While I don’t often listen to Lana Del Rey, her song “Summertime Sadness” has taken on a new meaning in my life. Witnessing the exciting adventures and travel experiences of my friends through social media this summer has stirred up mixed emotions within me. I feel both happiness for them and a sense of boredom, and maybe even a touch of jealousy.
Many of us are ambitious, creative women who have spent the summer renewing our health habits, such as hitting the gym, focusing on our businesses and passion projects, or applying for schools and career programs for the upcoming fall. Some of us are finally embracing the present and prioritizing self-care, or at least trying to. However, there are those of us who feel stuck.

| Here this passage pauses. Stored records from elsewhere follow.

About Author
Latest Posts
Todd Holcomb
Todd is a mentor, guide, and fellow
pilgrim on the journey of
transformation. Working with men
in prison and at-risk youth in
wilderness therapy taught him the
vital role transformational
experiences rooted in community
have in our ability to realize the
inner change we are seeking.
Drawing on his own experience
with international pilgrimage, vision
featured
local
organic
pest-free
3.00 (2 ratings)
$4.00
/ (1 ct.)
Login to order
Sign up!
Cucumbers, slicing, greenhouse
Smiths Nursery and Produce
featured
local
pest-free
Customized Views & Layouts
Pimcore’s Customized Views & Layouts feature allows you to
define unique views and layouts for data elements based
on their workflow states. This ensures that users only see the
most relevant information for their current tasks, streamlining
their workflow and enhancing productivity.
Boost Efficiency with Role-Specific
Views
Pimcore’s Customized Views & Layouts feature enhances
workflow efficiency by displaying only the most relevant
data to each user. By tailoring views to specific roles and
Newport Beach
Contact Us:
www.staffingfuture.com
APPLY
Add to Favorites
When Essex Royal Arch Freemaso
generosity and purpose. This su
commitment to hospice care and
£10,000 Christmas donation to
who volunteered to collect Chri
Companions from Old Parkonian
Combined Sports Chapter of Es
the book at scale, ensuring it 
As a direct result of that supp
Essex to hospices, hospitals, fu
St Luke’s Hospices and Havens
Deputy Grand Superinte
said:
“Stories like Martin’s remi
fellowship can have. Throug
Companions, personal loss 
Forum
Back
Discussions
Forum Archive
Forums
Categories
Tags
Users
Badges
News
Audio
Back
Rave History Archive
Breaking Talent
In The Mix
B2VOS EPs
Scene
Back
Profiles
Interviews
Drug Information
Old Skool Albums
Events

Recently, while scrolling through “Threads,” the new Twitter-like app created by Instagram, I came across a quote that struck a chord: “Anyone else feeling sad this summer?” It caught my attention because, typically, we tend to showcase our best, happiest selves during the summer. However, the replies to that comment revealed a different reality. Numerous users expressed a unanimous feeling of being trapped in a rut, experiencing sadness or loneliness, or being hurt by constant comparisons to friends or family members who have the privilege of traveling and truly enjoying the summertime.
In that moment, I realized I had found my place. I, too, have experienced this sense of summer dread. Despite everything appearing positive on paper (two internships, dedicated focus on growing Living By Bella, being back with family, and more), I still feel like I’m lagging behind everyone else.
Your One Thing
This led me to write “Summer Season Solace” to describe the shared sentiment some of us experience during the summer. So, here’s my task for you: focus on your ONE thing this summer. Identify the one thing that ignites your interest, motivates you to get out of bed, something you could talk about for hours, or an activity you would love to pursue if you had the free time.

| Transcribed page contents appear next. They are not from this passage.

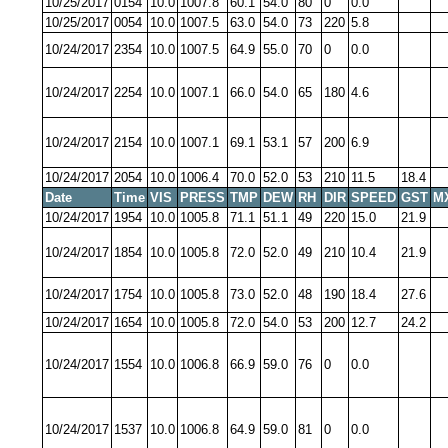
10/25/2017
0154
10.0
1007.8
60.1
54.0
80
0
0.0
10/25/2017
0054
10.0
1007.5
63.0
54.0
73
220
5.8
10/24/2017
2354
10.0
1007.5
64.9
55.0
70
0
0.0
10/24/2017
2254
10.0
1007.1
66.0
54.0
65
180
4.6
10/24/2017
2154
10.0
1007.1
69.1
53.1
57
200
6.9
10/24/2017
2054
10.0
1006.4
70.0
52.0
53
210
11.5
18.4
Date
Time
VIS
PRESS
TMP
DEW
RH
DIR
SPEED
GST
M
10/24/2017
1954
10.0
1005.8
71.1
51.1
49
220
15.0
21.9
10/24/2017
1854
10.0
1005.8
72.0
52.0
49
210
10.4
21.9
10/24/2017
1754
10.0
1005.8
73.0
52.0
48
190
18.4
27.6
10/24/2017
1654
10.0
1005.8
72.0
54.0
53
200
12.7
24.2
10/24/2017
1554
10.0
1006.8
66.9
59.0
76
0
0.0
10/24/2017
1537
10.0
1006.8
64.9
59.0
81
0
0.0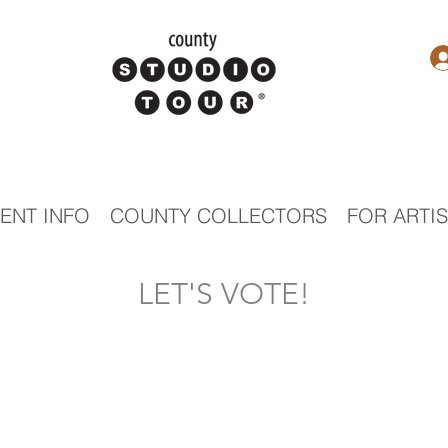
ENT INFO
COUNTY COLLECTORS
FOR ARTI
LET'S VOTE!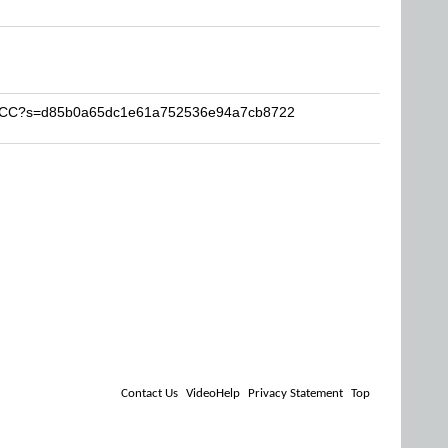
-RBCC?s=d85b0a65dc1e61a752536e94a7cb8722
Contact Us
VideoHelp
Privacy Statement
Top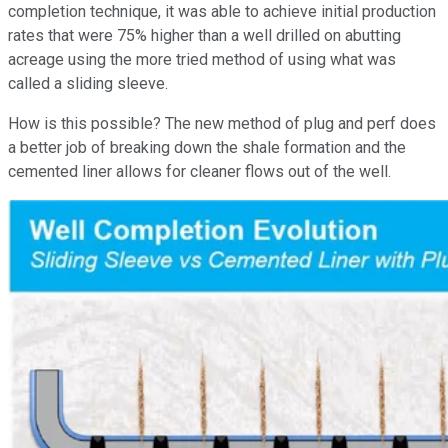
completion technique, it was able to achieve initial production
rates that were 75% higher than a well drilled on abutting
acreage using the more tried method of using what was
called a sliding sleeve.
How is this possible? The new method of plug and perf does
a better job of breaking down the shale formation and the
cemented liner allows for cleaner flows out of the well.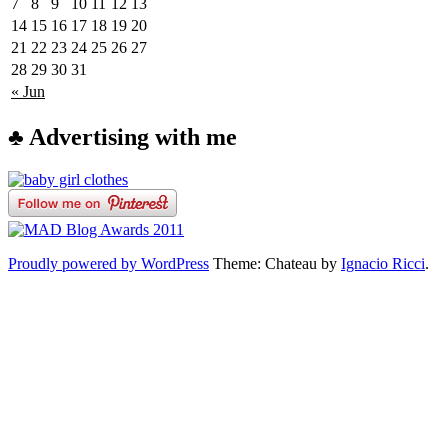
7
8
9
10
11
12
13
14
15
16
17
18
19
20
21
22
23
24
25
26
27
28
29
30
31
« Jun
♣ Advertising with me
Proudly powered by WordPress
Theme: Chateau by
Ignacio Ricci
.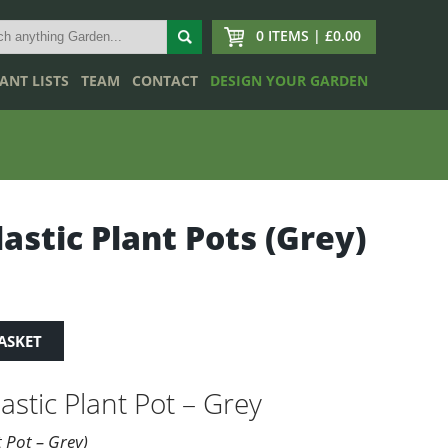
0 ITEMS | £0.00
ANT LISTS
TEAM
CONTACT
DESIGN YOUR GARDEN
lastic Plant Pots (Grey)
ASKET
astic Plant Pot – Grey
t Pot – Grey)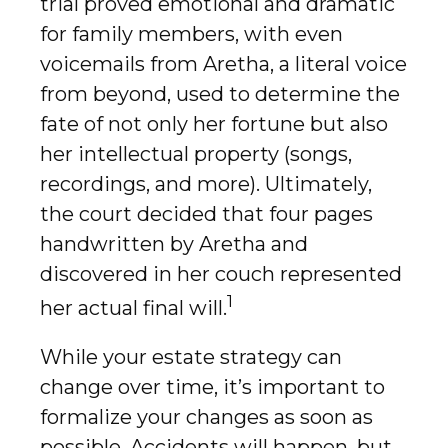
trial proved emotional and dramatic
for family members, with even
voicemails from Aretha, a literal voice
from beyond, used to determine the
fate of not only her fortune but also
her intellectual property (songs,
recordings, and more). Ultimately,
the court decided that four pages
handwritten by Aretha and
discovered in her couch represented
1
her actual final will.
While your estate strategy can
change over time, it’s important to
formalize your changes as soon as
possible. Accidents will happen, but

To be honest, one thing that has been helping me regain my drive is contemplating the concept of death. My mom passed away in her early 30s, and it has haunted me how someone so full of life and purpose could leave this world with seemingly unfinished dreams, like starting her own nonprofit organization. While this perspective may seem somber, it serves as a constant reminder that each day is brimming with life, and the career I desire, the people I love, or the goals I set could be taken away at any moment. This reminder has pushed me to reach out to friends, focus on writing more, and apply for additional fall internships, because each of us has a purpose that we must pursue with determination.